*** DOCUMENT SECTION ***
SMART Error Log Version: 1
No Errors Logged

SMART Self-test log structure revision number 1
No self-tests have been logged.  [To run self-tests, use: smartctl -t]

Selective Self-tests/Logging not supported

Interpreting S.M.A.R.T DATA

Based on the above SMART data, here's an analysis of key attributes:

Overall Health Status

SMART overall-health self-assessment test result: PASSED

This indicates that the drive has not detected any critical issues and is functioning within normal parameters.

Understanding SMART Attributes

The attributes table is the most important part. Each line shows a different health metric.

Each attribute has several columns:

  • ID - Attribute number
  • ATTRIBUTE_NAME - What it measures
  • VALUE - Current value (higher is usually better)
  • THRESH - Failure threshold
  • RAW_VALUE - Actual measurement

The RAW_VALUE is often most useful. It shows the real numbers.

Let us understand some of the important SMART attributes.

1. Reallocated_Sector_Ct (ID 5): 0

No sectors have been reallocated, suggesting that the drive hasn't encountered unreadable sectors that needed remapping.

2. Power_On_Hours (ID 9): 6425 hours

The drive has been powered on for approximately 267 days. This is a moderate usage duration and doesn't raise immediate concerns.

3. Power_Cycle_Count (ID 12): 1220

The drive has undergone 1,220 power cycles. Frequent power cycles can contribute to wear, but this number is within a typical range for consumer drives.

4. Grown_Bad_Blocks (ID 170): 0

No new bad blocks have developed during the drive's operation, indicating stable NAND flash memory.

5. Program_Fail_Count (ID 171) & Erase_Fail_Count (ID 172): 0

No failures have occurred during program or erase operations, which is a positive sign for data integrity.

6. Average_PE_Cycles_TLC (ID 173): 4

Each cell has undergone an average of 4 program/erase cycles. Considering that TLC NAND typically endures thousands of such cycles, this indicates minimal wear.

7. Temperature_Celsius (ID 194): 45°C (Min/Max 0/67°C)

The current temperature is within a safe operating range. The maximum recorded temperature of 67°C is high but still acceptable for SSDs.

8. Host_Writes_GiB (ID 241): 3794 GiB

Approximately 3.7 TB of data has been written to the drive. This is a relatively low amount for a 1TB SSD and suggests light usage.

9. Host_Reads_GiB (ID 242): 3427 GiB

About 3.3 TB of data has been read from the drive, aligning with the write volume and indicating balanced usage.

Western Digital forum has detailed coverage about all the S.M.A.R.T attributes. Please have a look and get familiar with important attributes.

Self-Test Logs

No self-tests have been logged.

I haven't done any self-tests, that's why I get this. It's advisable to run a short self-test to proactively check for potential issues:

sudo smartctl -t short /dev/sda

After completion, review the results with:

sudo smartctl -l selftest /dev/sda

In summary, my SSD's SMART data indicates that it is in good health, with no signs of significant wear or failure.

Warning Signs to Watch For

These signs mean your disk might be failing:

Red Flags:

  • Overall health shows "FAILED"
*** End of DOCUMENT SECTION ***
WHAT THE TASK ASKS: Write the next part of the SMART drive-health guide, starting right after its final line. The material after this point has no connection to the SMART drive-health guide.
*** PROVIDED RECORDS ***
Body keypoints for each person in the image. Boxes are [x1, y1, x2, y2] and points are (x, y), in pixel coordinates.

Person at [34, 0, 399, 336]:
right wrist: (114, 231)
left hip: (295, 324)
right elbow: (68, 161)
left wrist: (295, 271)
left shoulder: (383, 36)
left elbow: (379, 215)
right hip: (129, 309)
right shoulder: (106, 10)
*** End of PROVIDED RECORDS ***
ANSWER TO THE EXERCISE:
  • Reallocated sectors above 0
  • Pending sectors above 0
  • Uncorrectable sectors above 0
  • Temperature above 60°C consistently

Yellow Flags:

  • Disk is very old (5+ years for HDDs, 3+ years for cheap SSDs)
  • Many power-on hours (40,000+ for HDDs)
  • High wear leveling count on SSDs

Running Self-Tests using smartctl

SMART can run actual tests on your disk:

Short test (2 minutes):

sudo smartctl -t short /dev/sda

Long test (hours):

sudo smartctl -t long /dev/sda

Check test results with:

sudo smartctl -l selftest /dev/sda

You will see an output like below:

=== START OF READ SMART DATA SECTION ===
SMART Self-test log structure revision number 1
Num  Test_Description    Status                  Remaining  LifeTime(hours)  LBA_of_first_error
# 1  Short offline       Completed without error       00%      6428      

Scan for Bad Sectors with badblocks

The badblocks utility allows you to identify bad sectors that could lead to data loss.

Non-Destructive Read-Only Test:

sudo badblocks -v /dev/sdX

This test is safe and won't modify data.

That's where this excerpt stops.